→ **Tasks for this exercise**:
(1) According to the Rick and Morty article, what does Rick make to confuse his enemies?
(2) Write out the passage of the Rick and Morty article that begins at the words "If you still" and stops after the words "an Asimov Cascade?".
(3) In the Rick and Morty article, list in order every sentence of the paragraph that opens with "“Mortyplicity” truly embodies".
#### Text provided ####
If you still have a headache after last night’s episode of Rick and Morty, you’re not alone. “Mortyplicity” had so many decoys and so many standalone plots it was next to impossible to tell when one story ended and another began. But there’s one reference in Season 5, Episode 2 that’s been making viewers scratch their heads. What exactly is an Asimov Cascade?
“Mortyplicity” truly embodies what Rick and Morty does best: taking a sci-fi concept and pushing it to its absolute limits. Rick makes a decoy of his family to confuse his enemies. But when that decoy family starts to be hunted by another decoy family in a quest to see who is the real family, things devolve into chaos. Here’s what that nod to one of the greatest sci-fi authors of all time meant.
What Did That Asimov Cascade Reference Mean in Rick and Morty?
#### Information provided ####
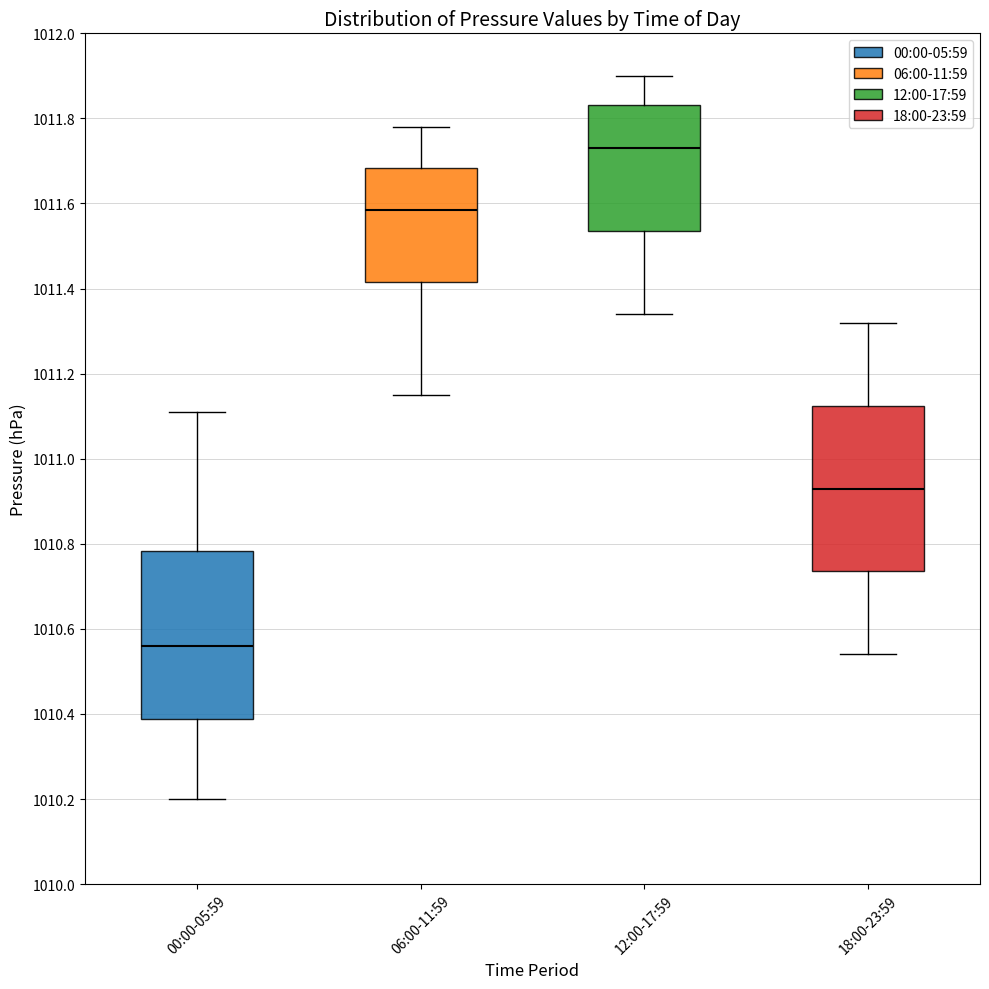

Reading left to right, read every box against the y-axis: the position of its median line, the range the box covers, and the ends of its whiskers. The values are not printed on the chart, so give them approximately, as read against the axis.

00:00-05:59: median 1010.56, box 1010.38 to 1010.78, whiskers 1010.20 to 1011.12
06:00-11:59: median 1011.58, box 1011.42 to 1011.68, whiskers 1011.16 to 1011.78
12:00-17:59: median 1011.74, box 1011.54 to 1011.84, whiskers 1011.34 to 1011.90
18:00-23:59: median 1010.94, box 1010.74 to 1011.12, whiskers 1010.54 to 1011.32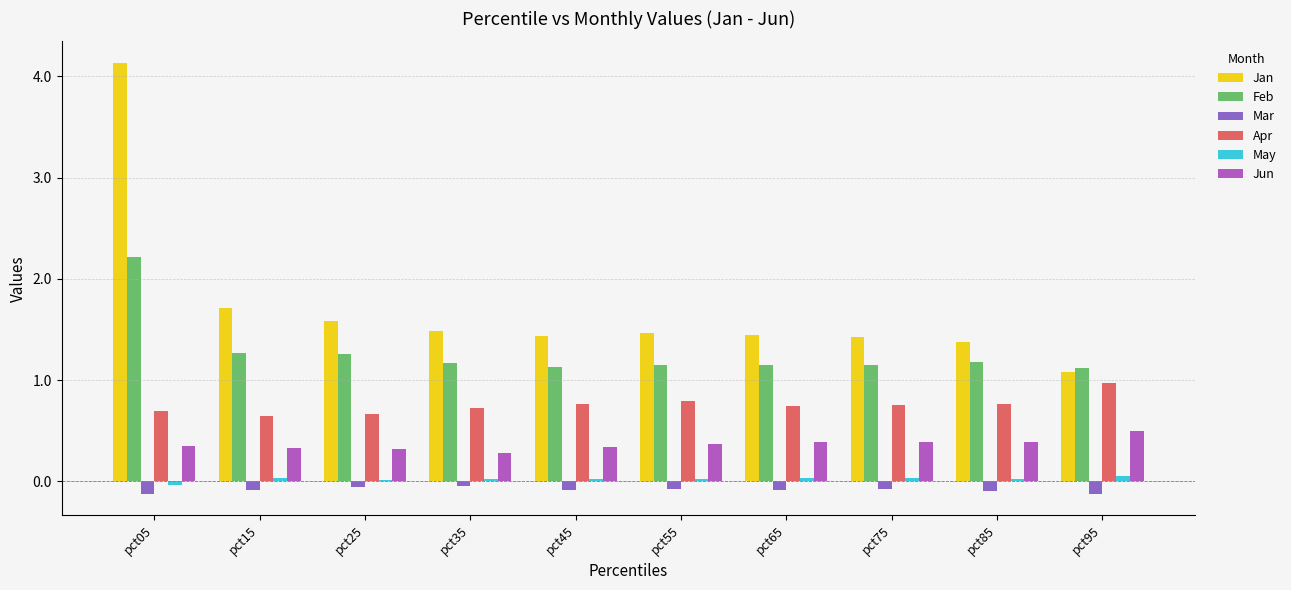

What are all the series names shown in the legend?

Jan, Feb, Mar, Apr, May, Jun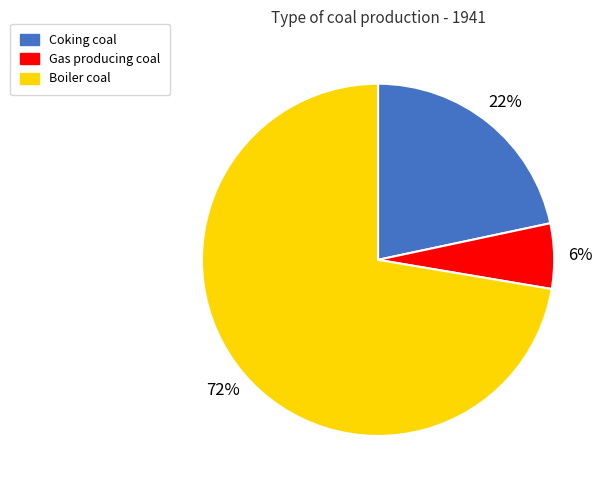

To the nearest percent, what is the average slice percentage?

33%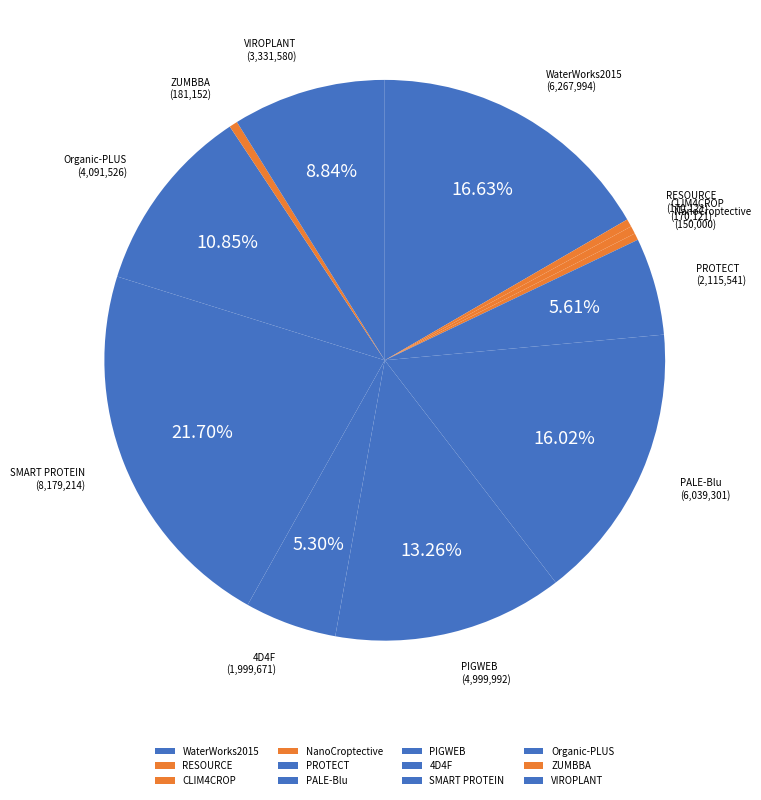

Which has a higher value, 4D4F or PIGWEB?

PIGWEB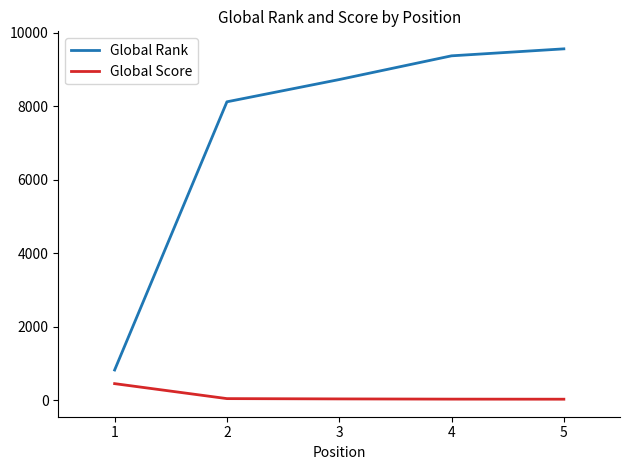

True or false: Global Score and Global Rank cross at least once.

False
####
#### Information provided ####
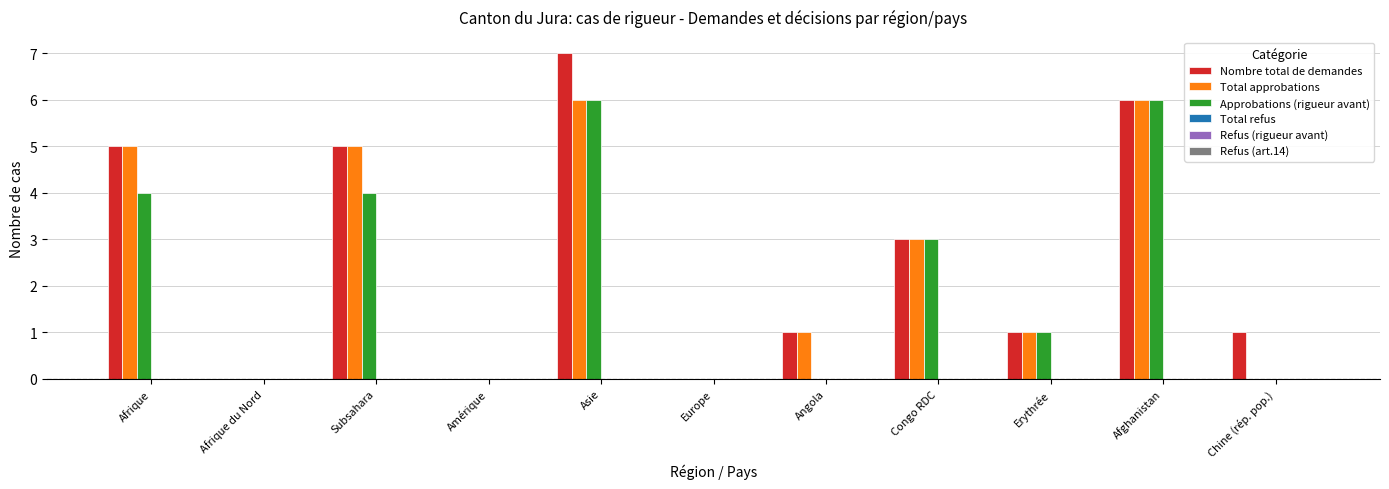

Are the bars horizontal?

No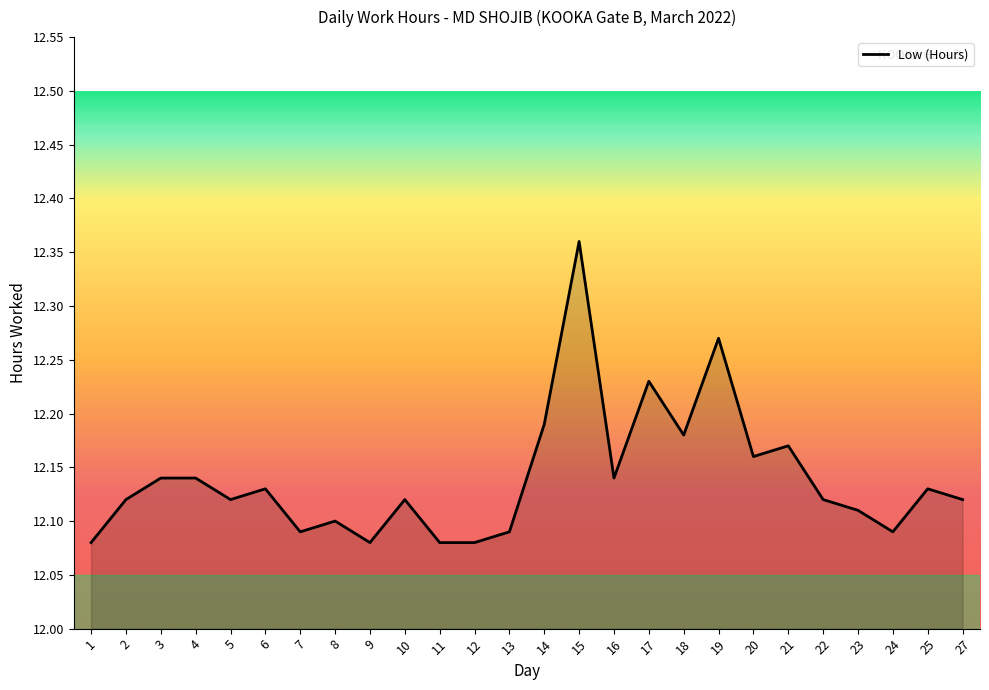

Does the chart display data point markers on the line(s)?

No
####
→ **Responses to the exercise**:
(1) A decoy of his family.

(2)
If you still have a headache after last night’s episode of Rick and Morty, you’re not alone. “Mortyplicity” had so many decoys and so many standalone plots it was next to impossible to tell when one story ended and another began. But there’s one reference in Season 5, Episode 2 that’s been making viewers scratch their heads. What exactly is an Asimov Cascade?

(3)
1. “Mortyplicity” truly embodies what Rick and Morty does best: taking a sci-fi concept and pushing it to its absolute limits.
2. Rick makes a decoy of his family to confuse his enemies.
3. But when that decoy family starts to be hunted by another decoy family in a quest to see who is the real family, things devolve into chaos.
4. Here’s what that nod to one of the greatest sci-fi authors of all time meant.